Using everything within the MSF for ethical cyber exploits & attacks with detailed reports, what is the most stream-lined & quick way to perform these tasks? Also it appears to me that MSF within Kali Linux is a “work-in-progress”…, and does anyone else agree?

*Answer: Probably depends on the cyber victim attack goals; furthermore, most likely we will optimize our MSF-based cyber attacks during our research in the next upcoming weeks. If anyone has more helpful quick info, please respond back with your ideas & concepts…

  1. Identify, read, and post to our blog a current event article regarding ethical hacking & penetration testing (follow theme topic of the week, or other interesting related article)…

In the Cyber Security News lately

Hello headaches: Barbie of the Internet age has even more security flaws (reported on 12/4/2015 by c/net)…

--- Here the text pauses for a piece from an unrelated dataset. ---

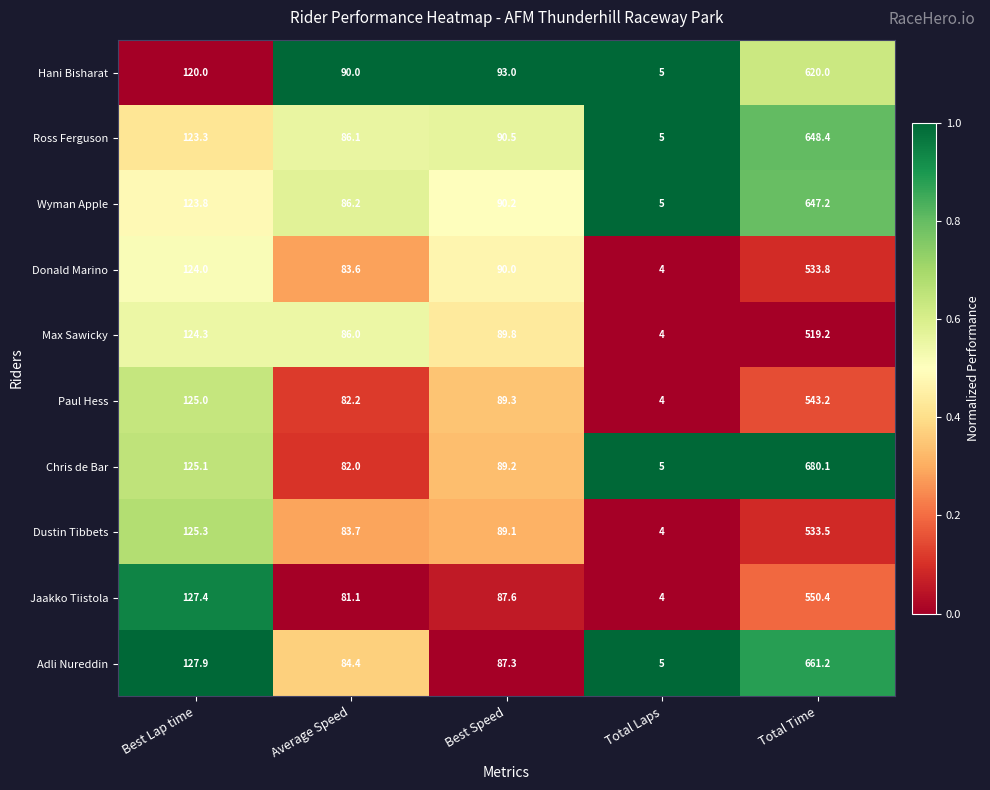

What is the average value of the Adli Nureddin series?

193.2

www.cnet.com/news/hello-headaches-barbie-of-the-internet-age-has-even-more-security-flaws/?ftag=CAD090e536&bhid=24556750370481986524809036644946

… “the $75 Internet-connected doll from Mattel & software maker ToyTalk… children talk with Barbie,… then she talks back. Behind the scenes, the doll wirelessly communicates with a companion app and ToyTalk’s service on the Internet (she records conversations and/or sends recordings to the cloud)… cyber-security researchers found the application and the cloud server that connect the doll to the Internet would allow attackers to cut through security protections and access recordings of children’s conversations with Barbie… also they discovered a flaw that would potentially allow hackers to pinpoint home addresses of doll owners… moreover hackers could ‘potentially take the voice recordings and … reconstruct it as the child recorded it’… Mattel & ToyTalk are racing to patch the security problems with the doll…. ToyTalk has fixed some of the flaws in the software it built for Hello Barbie and is working its way through the others. It also set up a “bug bounty” program weeks ago to streamline reporting from any other researchers looking into the doll’s software… despite the recent flurry of software patches for Hello Barbie, ToyTalk executive Martin Reddy said the company built in security features from the very beginning, and had a cyber security company audit the toy before taking it to market… according to security researchers, the good news is that the flaws are easy to fix, and so far there aren’t indications that hackers have actually used the bugs to intrude on real-life children at play.”